Ninguno de sus médicos fue más célebre que Galeno (129-200 o 216), cuya influencia perduraría durante casi 1500 años, hasta el punto de dar nombre a los miembros de su gremio: galenos. Nacido en Pérgamo, se trasladó a Roma en 161 y con su talento no tardó en ganar fama hasta llegar a médico imperial, primero del césar Cómodo y luego de su sucesor, Septimio Severo.

Se le conoció también por su carácter arrogante y polemista, del cual son buen ejemplo párrafos como este: «He hecho tanto por la medicina como Trajano hizo por el Imperio romano cuando construyó puentes y caminos por toda Italia. Soy yo, y solo yo, el que ha revelado la verdadera senda de la medicina». ¿Fue para tanto? Sin duda, Galeno reforzó la idea de Hipócrates del diagnóstico mediante la observación e insistió en la formación continua del profesional. Realizó avances en anatomía, del máximo mérito si se considera que su principal herramienta de conocimiento fue la disección de animales, y demostró más puntería que sus antecesores al establecer los paralelismos con el ser humano en cuanto a la situación y el mantenimiento de los órganos vitales.

Más sobresalientes fueron sus trabajos en fisiología, donde partiendo de la teoría hipocrática de los humores describió con acierto procesos como la digestión, la circulación de la sangre y la función del corazón.
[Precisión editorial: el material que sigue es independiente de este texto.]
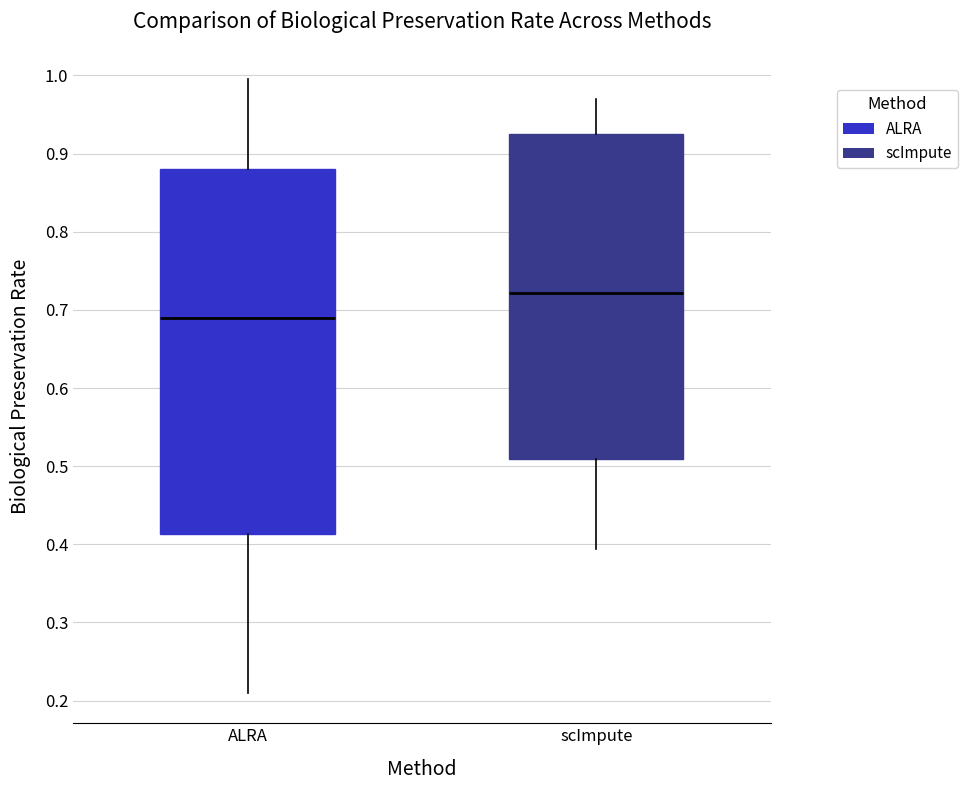

Where is the lower edge of the box for ALRA on the y-axis? The values are not printed on the chart, so give them approximately, as read against the axis.

0.41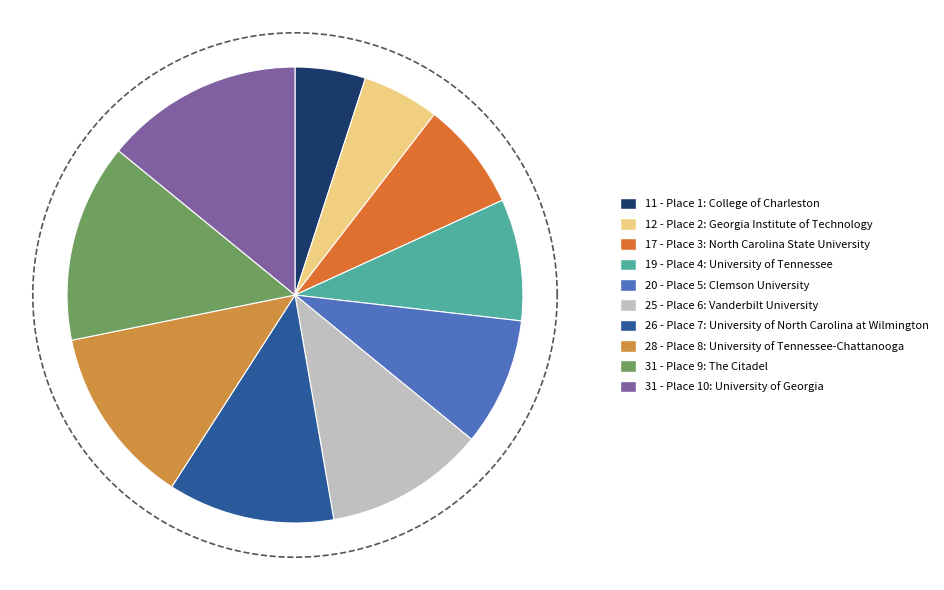

Count the number of slices in the pie.

10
Galeno descartó cualquier intervención divina en la aparición de una dolencia o enfermedad, y para determinar su origen sugirió conocer todo lo posible sobre la vida y las costumbres del enfermo. Escribió sobre decenas de casos clínicos tratados por él, describiéndolos extensa y minuciosamente en sus tratados. No fue infalible, pero sí el creador de una escuela en la que se basaría buena parte de la medicina del mundo conocido de los siguientes siglos.